Mahon authenticated two further versions of Caravaggio in collaboration with Luigi Salerno, Martha and Mary Magdalene, acquired by the Detroit Institute of Arts in 1973, and The Crucifixion of Saint Andrew, acquired by the Cleveland Museum of Art in 1976.

Mahon lived at 33 Cadogan Square, London. He died on 24 April 2011, aged 100.

==Awards==
Mahon was appointed a Commander of the Order of the British Empire (CBE) in 1967, and knighted in 1986. He was made a Member of the Order of the Companions of Honour (CH) in 2002 for his services to art, and received honorary doctorates from the universities of Newcastle, Oxford, Rome and Bologna.

In 1957 Mahon was awarded the Medal for Benemeriti della Cultura by the Italian president, for services to criticism and history of Italian art. In 1982 he was made an honorary citizen of Cento, Guercino's birthplace.
Denis Mahon was very close to Luigi Salerno and was his consultant for his book on Guercino, the source of this information is obviously the book titled I DIPINTI DEL GUERCINO, UGO BOZZI editor, 1988. author Luigi Salerno Consulenza scientifica di Denis Mahon.

Made a fellow of the British Academy in 1964, it awarded him its Serena Medal for Italian Studies in 1972. In 1996 he was made an honorary student of Christ Church, Oxford.

==Legacy==
In the 1990s, Mahon lent his entire 57 piece art collection to various museums in the UK, the Pinacoteca Nazionale in Bologna and the National Gallery of Ireland in Dublin.
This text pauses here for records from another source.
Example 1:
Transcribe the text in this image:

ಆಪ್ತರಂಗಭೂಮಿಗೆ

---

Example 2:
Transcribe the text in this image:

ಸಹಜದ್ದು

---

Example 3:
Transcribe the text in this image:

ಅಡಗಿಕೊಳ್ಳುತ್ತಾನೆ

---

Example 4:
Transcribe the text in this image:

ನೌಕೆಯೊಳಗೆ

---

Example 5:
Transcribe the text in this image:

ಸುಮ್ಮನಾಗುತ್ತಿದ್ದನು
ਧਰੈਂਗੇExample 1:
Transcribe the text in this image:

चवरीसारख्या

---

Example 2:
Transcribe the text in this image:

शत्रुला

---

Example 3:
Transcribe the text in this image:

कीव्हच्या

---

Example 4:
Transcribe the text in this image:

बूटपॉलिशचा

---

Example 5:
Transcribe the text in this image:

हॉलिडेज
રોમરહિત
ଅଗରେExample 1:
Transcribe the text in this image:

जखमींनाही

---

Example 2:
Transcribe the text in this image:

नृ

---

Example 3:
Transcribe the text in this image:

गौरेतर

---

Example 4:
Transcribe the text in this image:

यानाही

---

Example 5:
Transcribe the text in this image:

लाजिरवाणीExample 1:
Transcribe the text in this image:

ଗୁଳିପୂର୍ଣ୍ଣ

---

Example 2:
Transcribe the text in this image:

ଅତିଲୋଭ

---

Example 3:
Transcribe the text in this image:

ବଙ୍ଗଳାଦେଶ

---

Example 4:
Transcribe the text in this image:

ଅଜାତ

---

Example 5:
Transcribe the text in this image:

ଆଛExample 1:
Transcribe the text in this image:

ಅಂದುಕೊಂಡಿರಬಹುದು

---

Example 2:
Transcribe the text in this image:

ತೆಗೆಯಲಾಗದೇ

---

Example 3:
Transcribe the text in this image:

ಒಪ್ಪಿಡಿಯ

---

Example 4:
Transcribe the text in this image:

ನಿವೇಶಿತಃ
The loans included: 25 to the National Gallery, London; 12 to the Ashmolean Museum, Oxford; 8 to the National Gallery of Scotland, Edinburgh; 6 to the Fitzwilliam Museum, Cambridge; 5 to the Birmingham Art Gallery; 1 to Temple Newsam House, Leeds.
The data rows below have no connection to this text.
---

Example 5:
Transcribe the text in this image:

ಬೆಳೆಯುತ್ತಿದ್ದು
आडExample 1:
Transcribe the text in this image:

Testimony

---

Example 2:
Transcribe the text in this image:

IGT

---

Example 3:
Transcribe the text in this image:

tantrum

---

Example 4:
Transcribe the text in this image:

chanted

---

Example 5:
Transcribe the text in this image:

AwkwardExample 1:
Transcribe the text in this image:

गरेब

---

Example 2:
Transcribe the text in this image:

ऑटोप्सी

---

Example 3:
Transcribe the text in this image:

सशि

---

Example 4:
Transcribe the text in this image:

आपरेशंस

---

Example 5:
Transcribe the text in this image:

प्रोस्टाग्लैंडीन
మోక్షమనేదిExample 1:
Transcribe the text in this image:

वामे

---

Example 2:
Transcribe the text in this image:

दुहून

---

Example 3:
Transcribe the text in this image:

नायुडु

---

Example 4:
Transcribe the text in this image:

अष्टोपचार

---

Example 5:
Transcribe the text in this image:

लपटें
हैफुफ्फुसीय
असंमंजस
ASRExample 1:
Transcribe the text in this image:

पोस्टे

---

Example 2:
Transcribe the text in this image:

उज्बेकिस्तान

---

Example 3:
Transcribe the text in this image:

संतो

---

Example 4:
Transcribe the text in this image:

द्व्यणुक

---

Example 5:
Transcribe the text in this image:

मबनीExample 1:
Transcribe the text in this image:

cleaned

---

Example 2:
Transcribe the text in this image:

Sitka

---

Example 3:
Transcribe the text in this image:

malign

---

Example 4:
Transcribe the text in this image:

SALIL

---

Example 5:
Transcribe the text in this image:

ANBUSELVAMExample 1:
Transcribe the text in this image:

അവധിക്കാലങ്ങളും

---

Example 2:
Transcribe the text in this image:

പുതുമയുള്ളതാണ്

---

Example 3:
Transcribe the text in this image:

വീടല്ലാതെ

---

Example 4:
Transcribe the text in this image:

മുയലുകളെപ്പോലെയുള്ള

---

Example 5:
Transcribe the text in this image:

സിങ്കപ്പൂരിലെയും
In a complex legal arrangement via his personal charitable trust, a number of these paintings (such as The Rape of Europa) are on permanent loan from the Art Fund, which owns them. There are two conditions to the loans: that the museums in question never deaccession any of their works; or charge for admission. If either condition is broken, the paintings could be withdrawn from the museums.

In 2010, Mahon donated his entire library and archive to the National Gallery of Ireland.

After his death, the trustees of the charitable trust under instruction from Mahon's Will offered to donate the pieces to the national collection for free via the Art Fund, subject to the same conditions under which they were originally loaned. If these conditions were broken, then the art's owner the Art Fund could ask for their immediate return. He also left the Art Fund a further £1 million cash bequest.